Re: Projevt 17118 on 4090

Posted: Wed Nov 29, 2023 12:51 pm
by wdanwatts
On my Fedora v 39 I get

Code: Select all

./FahCore_23: error while loading shared libraries: libOpenMM.so.8.0: cannot open shared object file: No such file or directory
How do I get libOpenMM.so.8.0 ?

Re: Projevt 17118 on 4090

Posted: Wed Nov 29, 2023 2:02 pm
by bikeaddict
wdanwatts wrote: Wed Nov 29, 2023 12:51 pm How do I get libOpenMM.so.8.0 ?
This library and many more libOpenMM files should be downloaded by the client as part of the core files. It's here on my Fedora system:

Code: Select all

/var/lib/fahclient/cores/cores.foldingathome.org/openmm-core-23/centos-7.9.2009-64bit/release/0x23-8.0.3/Core_23.fah/libOpenMM.so.8.0
You can try removing that directory and then restart the client to make it download the core again.

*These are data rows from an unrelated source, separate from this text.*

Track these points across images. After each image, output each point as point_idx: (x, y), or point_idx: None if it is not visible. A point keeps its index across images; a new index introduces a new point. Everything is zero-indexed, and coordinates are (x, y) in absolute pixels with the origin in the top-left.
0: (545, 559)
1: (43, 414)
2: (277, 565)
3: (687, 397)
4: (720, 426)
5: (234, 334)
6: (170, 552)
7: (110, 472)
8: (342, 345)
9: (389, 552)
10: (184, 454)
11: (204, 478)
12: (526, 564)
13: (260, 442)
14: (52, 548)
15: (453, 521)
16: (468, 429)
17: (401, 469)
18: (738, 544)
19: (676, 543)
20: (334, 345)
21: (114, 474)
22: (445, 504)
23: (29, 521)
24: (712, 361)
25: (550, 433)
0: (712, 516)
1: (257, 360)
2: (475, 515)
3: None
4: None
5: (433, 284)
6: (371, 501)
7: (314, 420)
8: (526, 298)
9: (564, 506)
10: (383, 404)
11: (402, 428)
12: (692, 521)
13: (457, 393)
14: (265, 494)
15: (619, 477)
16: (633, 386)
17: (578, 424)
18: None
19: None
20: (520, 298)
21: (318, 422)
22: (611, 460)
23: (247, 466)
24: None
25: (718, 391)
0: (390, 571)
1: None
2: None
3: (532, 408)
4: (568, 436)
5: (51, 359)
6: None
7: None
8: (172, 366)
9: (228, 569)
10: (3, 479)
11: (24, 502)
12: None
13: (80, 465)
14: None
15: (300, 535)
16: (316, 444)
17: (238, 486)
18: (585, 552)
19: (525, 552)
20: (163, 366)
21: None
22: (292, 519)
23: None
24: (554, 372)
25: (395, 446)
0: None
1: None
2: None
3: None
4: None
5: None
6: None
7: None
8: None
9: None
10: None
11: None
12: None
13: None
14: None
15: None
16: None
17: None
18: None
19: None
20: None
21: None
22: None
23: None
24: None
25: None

Also make sure there aren't directory permission problems preventing the files from being written. Also check for errors in /var/lib/fahclient/log.txt.

Re: Projevt 17118 on 4090

Posted: Wed Nov 29, 2023 5:46 pm
by wdanwatts
A system reboot started a string of Core 22 jobs so my lack of a Core 23 library is not critical at this time.